Tu places judicieusement des énigmes dans les paroles de Daphkarny. On a bien envie de les résoudre !

"Ta puissance ajoutée à la mienne… Ou plutôt le contraire : ma puissance ajoutée à la tienne, rien ne nous échapperait, nous laverons le lycée une bonne fois pour toutes !"
L'autocorrection du narrateur est très bien pensée et très drôle, il y a une petite vibe féministe dans ce chapitre où la jeune fille est clairement en position de puissance !

Sinon, j'ai relevé deux phrases qui me paraissent un peu lourdes. Je pense - mais ce n'est que mon avis - qu'elles peuvent gagner en rythme si tu les retravailles :

- "Le résultat ne se fit pas attendre très longtemps : je manquai de rendre mon petit-déjeuner, et ç’aurait été autant la faute du physique de l’apparition que de son odeur."
-> Je crois que ça tient au double complément du nom "du physique de l'apparition"

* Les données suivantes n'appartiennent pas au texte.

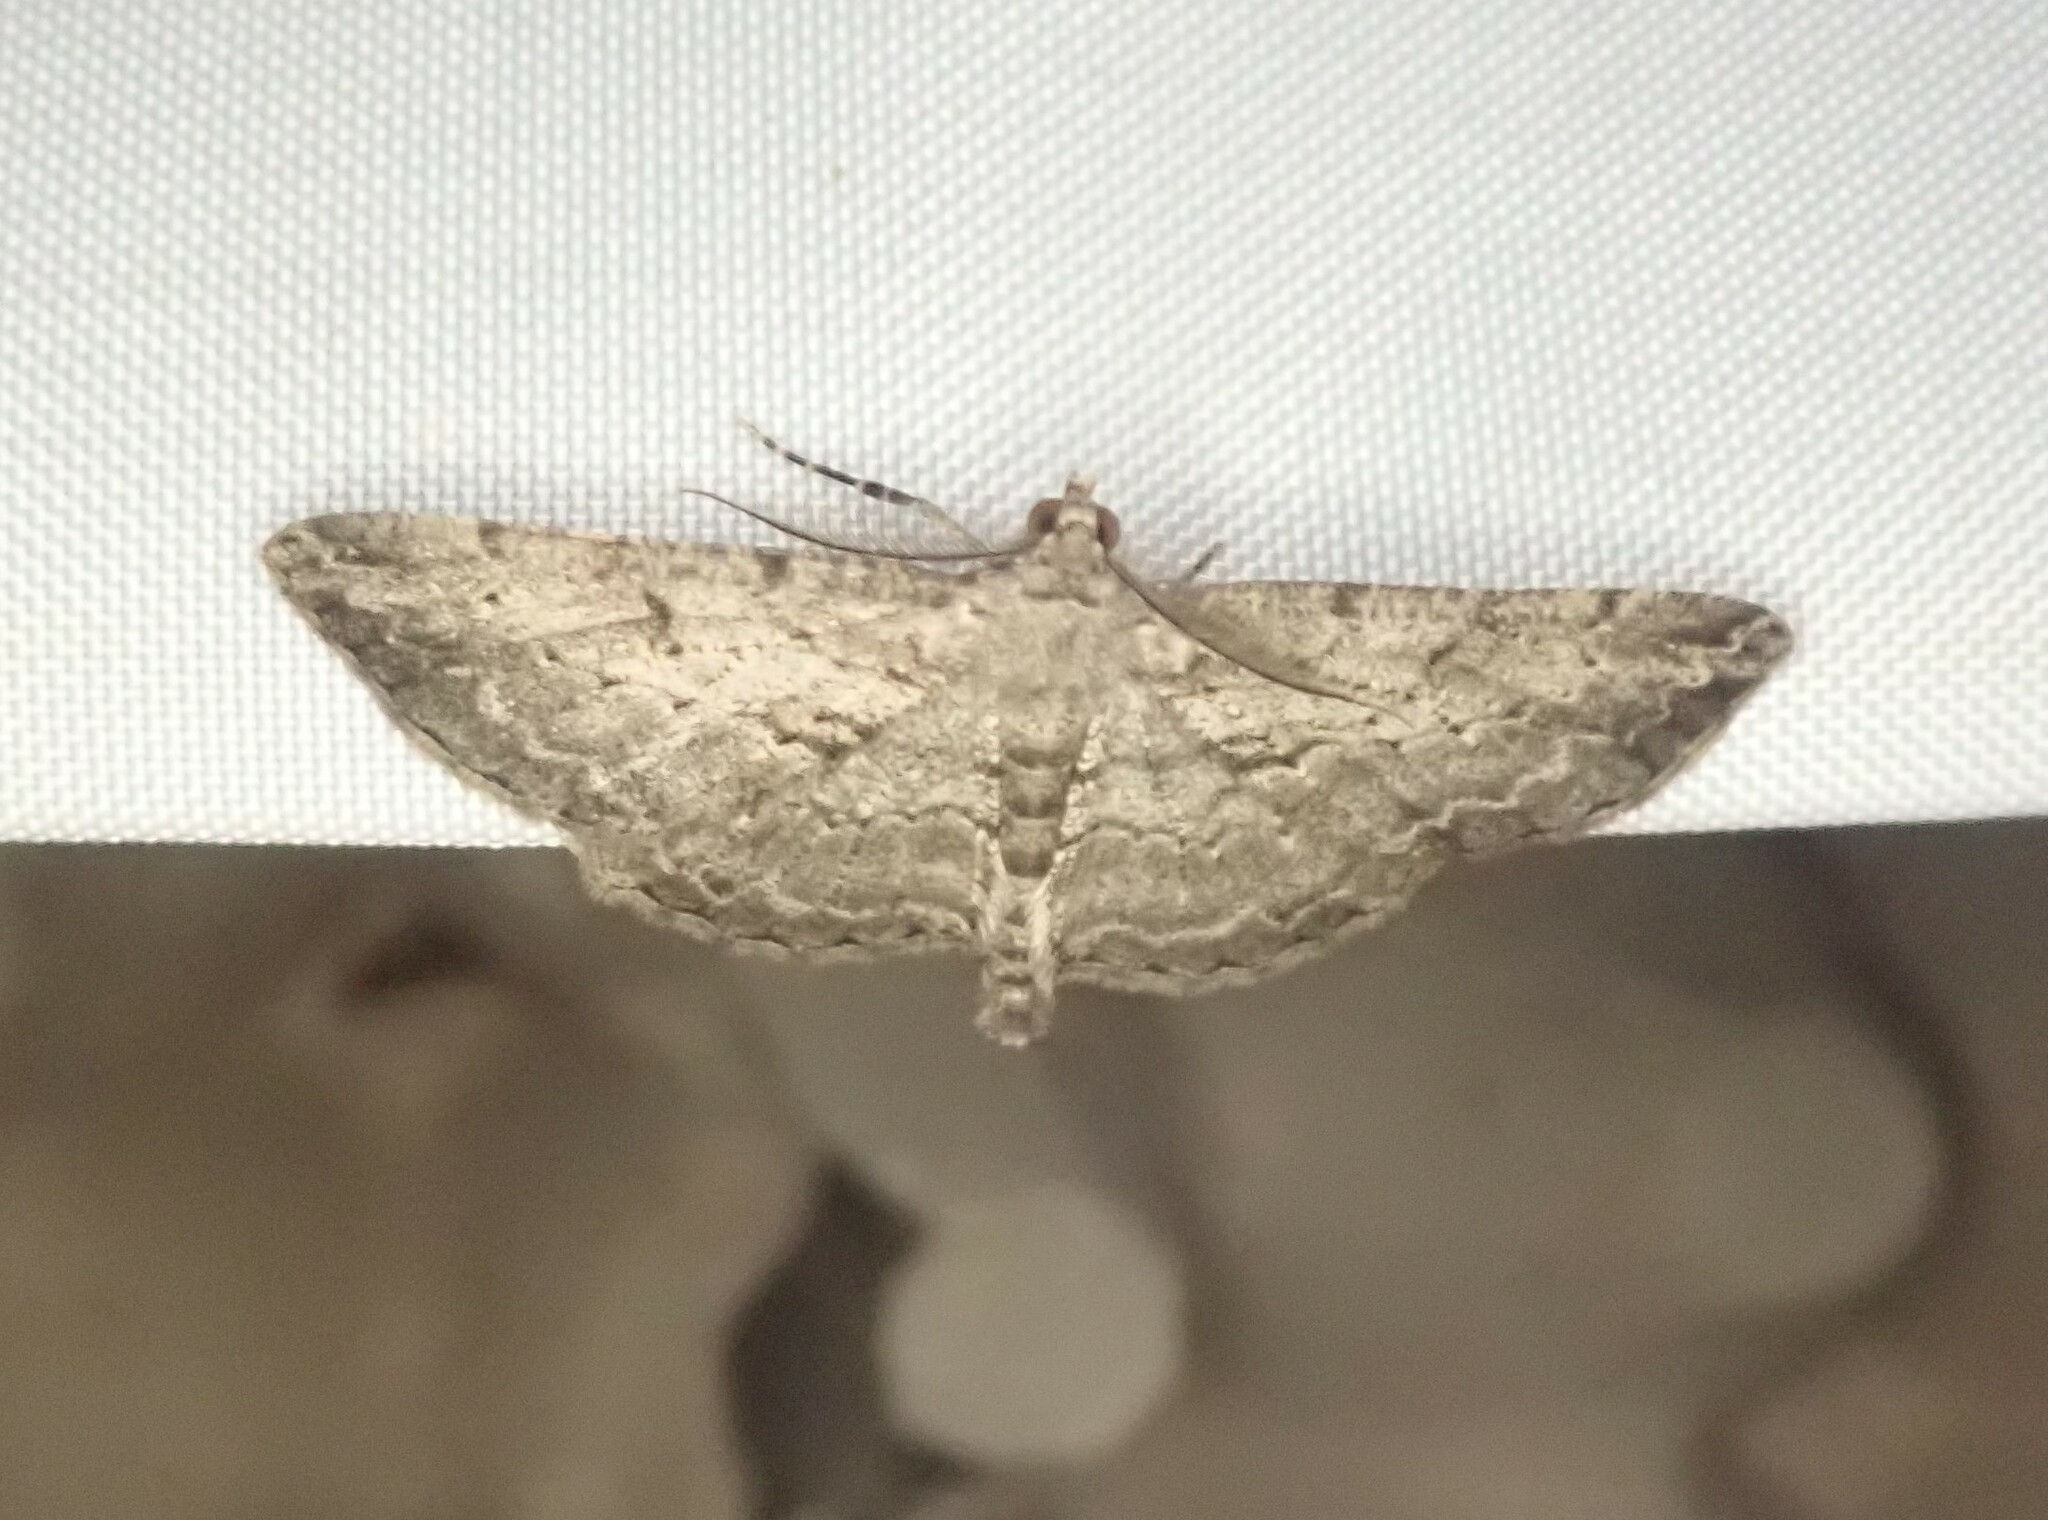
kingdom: Animalia
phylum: Arthropoda
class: Insecta
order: Lepidoptera
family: Geometridae
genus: Peribatodes
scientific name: Peribatodes rhomboidaria
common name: Willow beauty
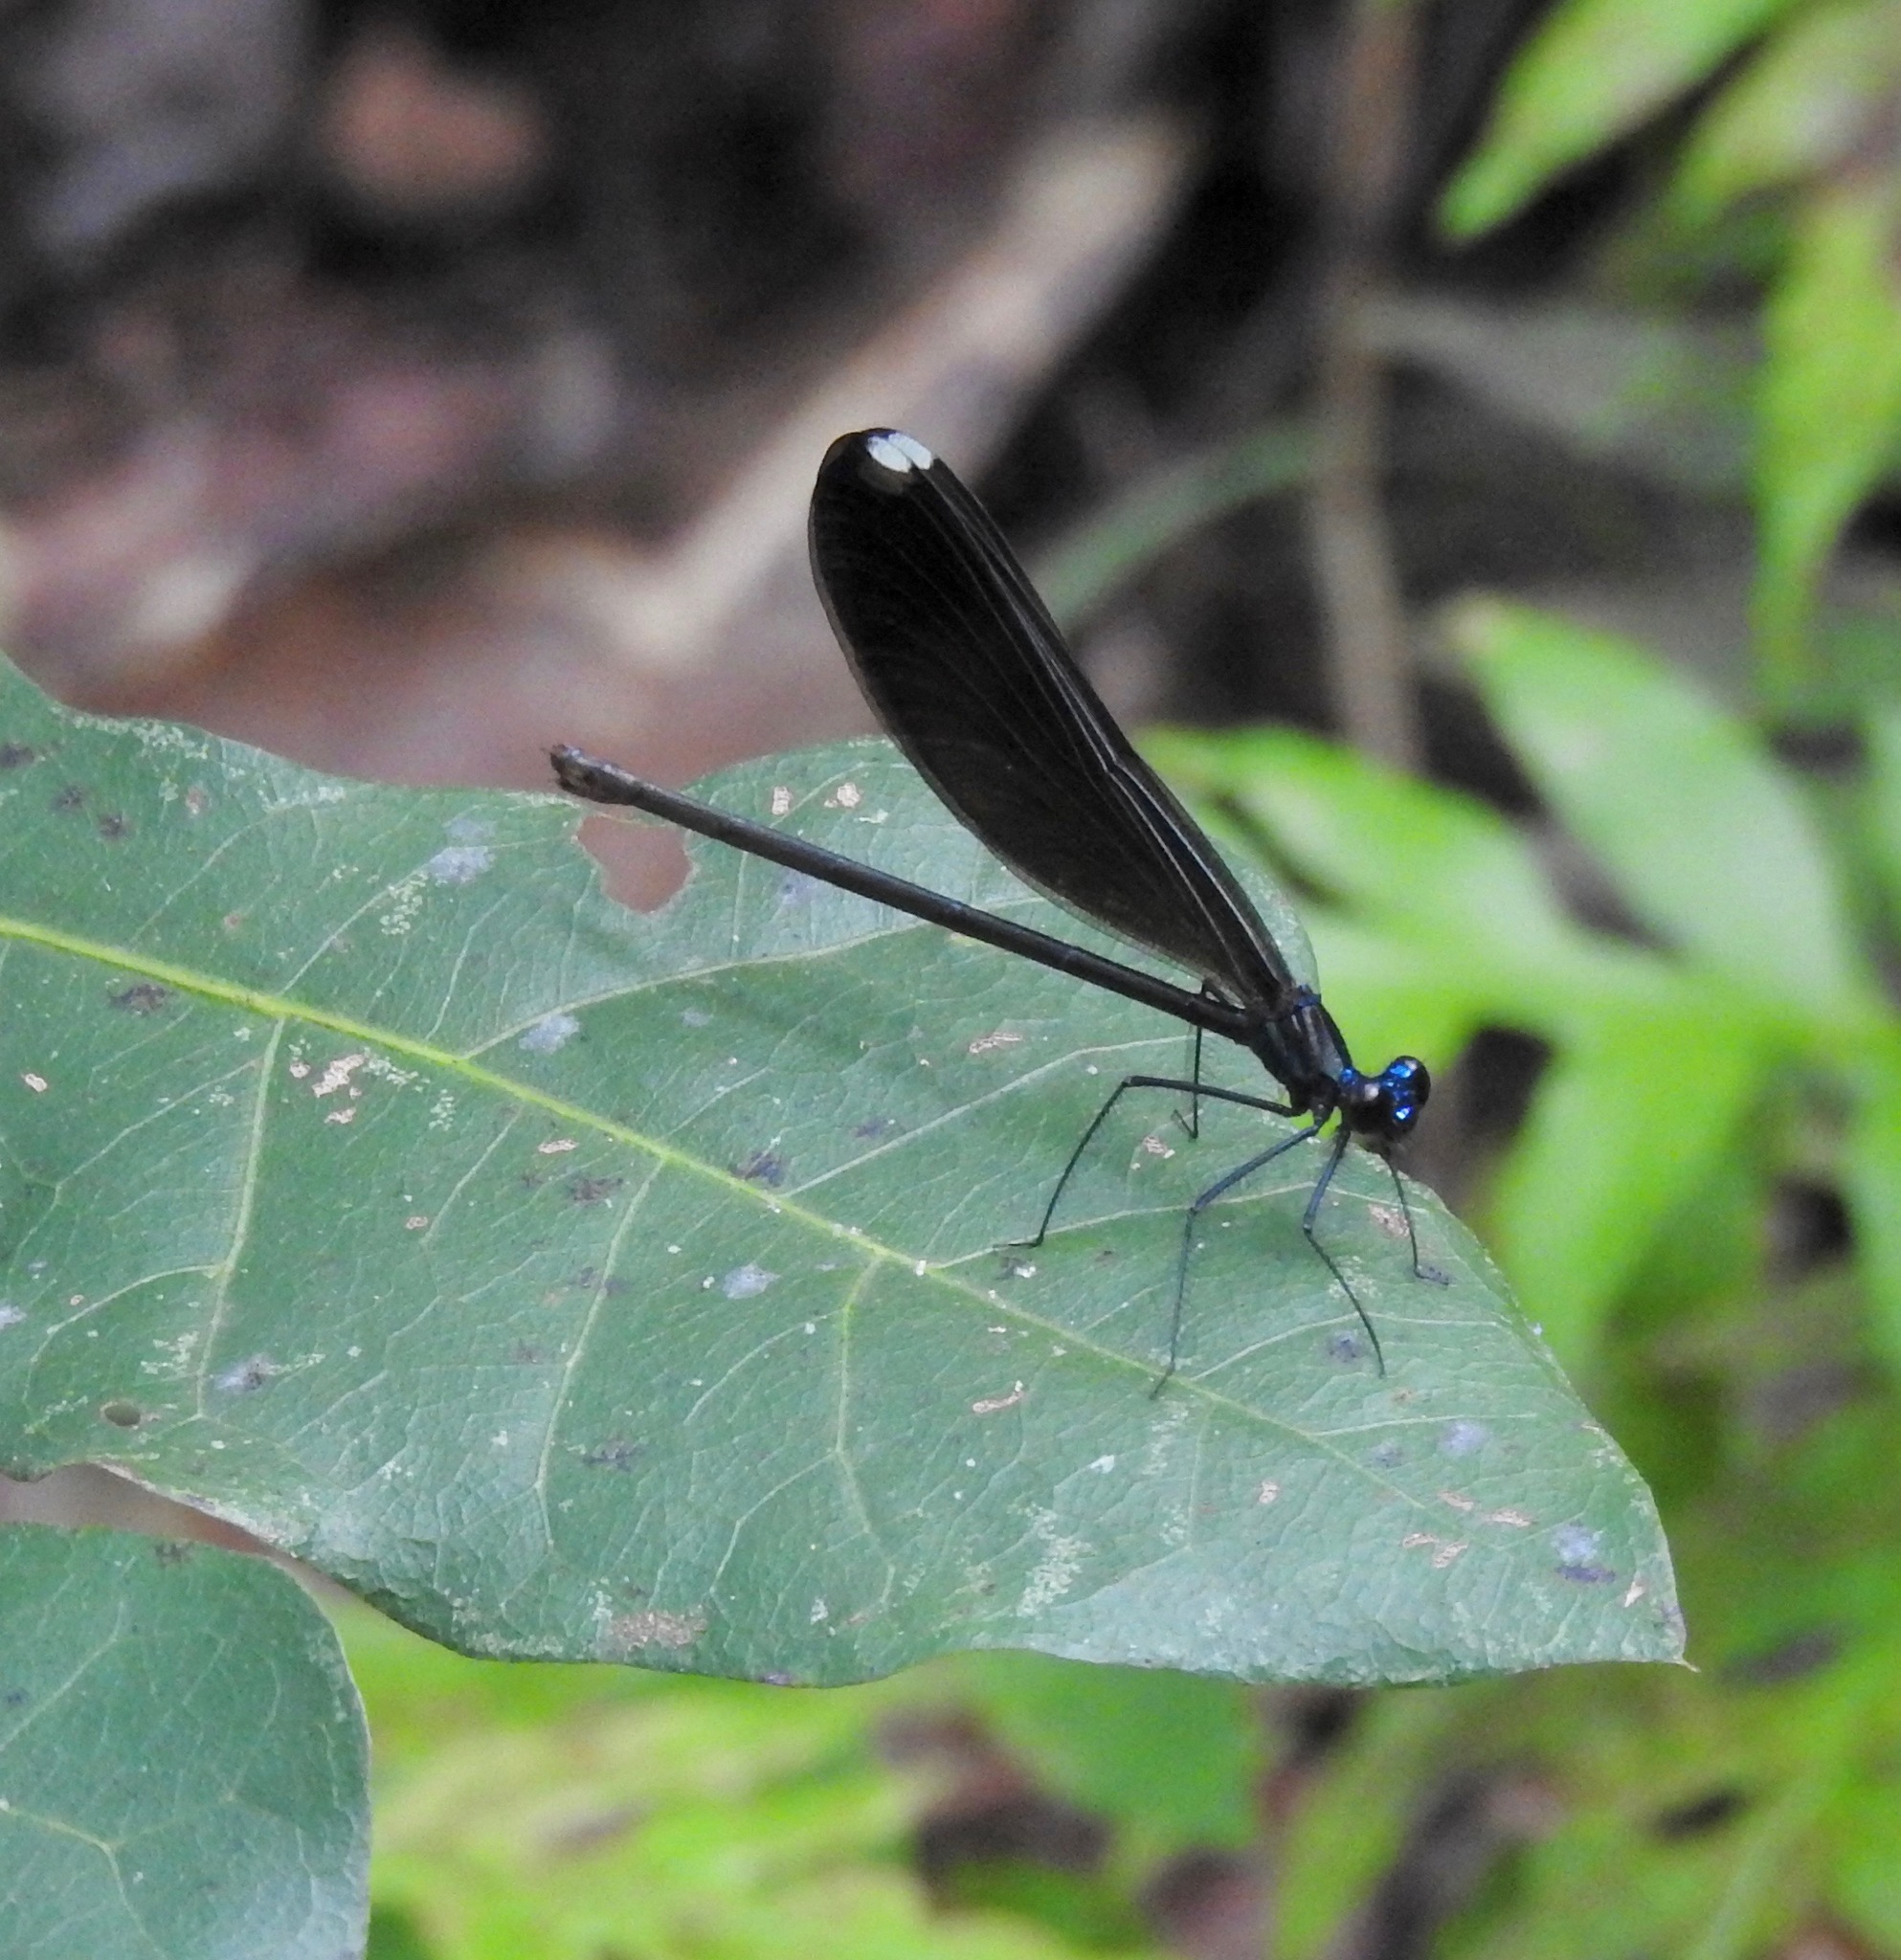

- "Quant à l’odeur, on aurait rouvert la tombe d’un pestiféré qu’elle n’aurait pas été pire."
-> Ici, c'est peut-être les deux conditionnels passés, difficile à dire...
Infernotaku
Posté le 29/04/2021
Merci pour ce commentaire ! Malheureusement, je ne saurais dire s'il se corrige ou s'il cherche seulement à flatter Daphkarny... (non, je rigole, c'est effectivement parce que je me rendais compte que cette phrase était terriblement hautaine) Et pour les phrases, je verrais comment les corriger, mais la deuxième, à vrai dire, j'en étais plutôt fier...
Miss O
Posté le 29/04/2021
J'avais justement hésité pour la deuxième phrase parce que l'idée est bonne. L'image est dégoutante et donc très parlante! Or j'ai justement l'impression qu'elle pourrait être plus frappante encore. Mais je suis possiblement la seule à être perturbée par le rythme de cette phrase.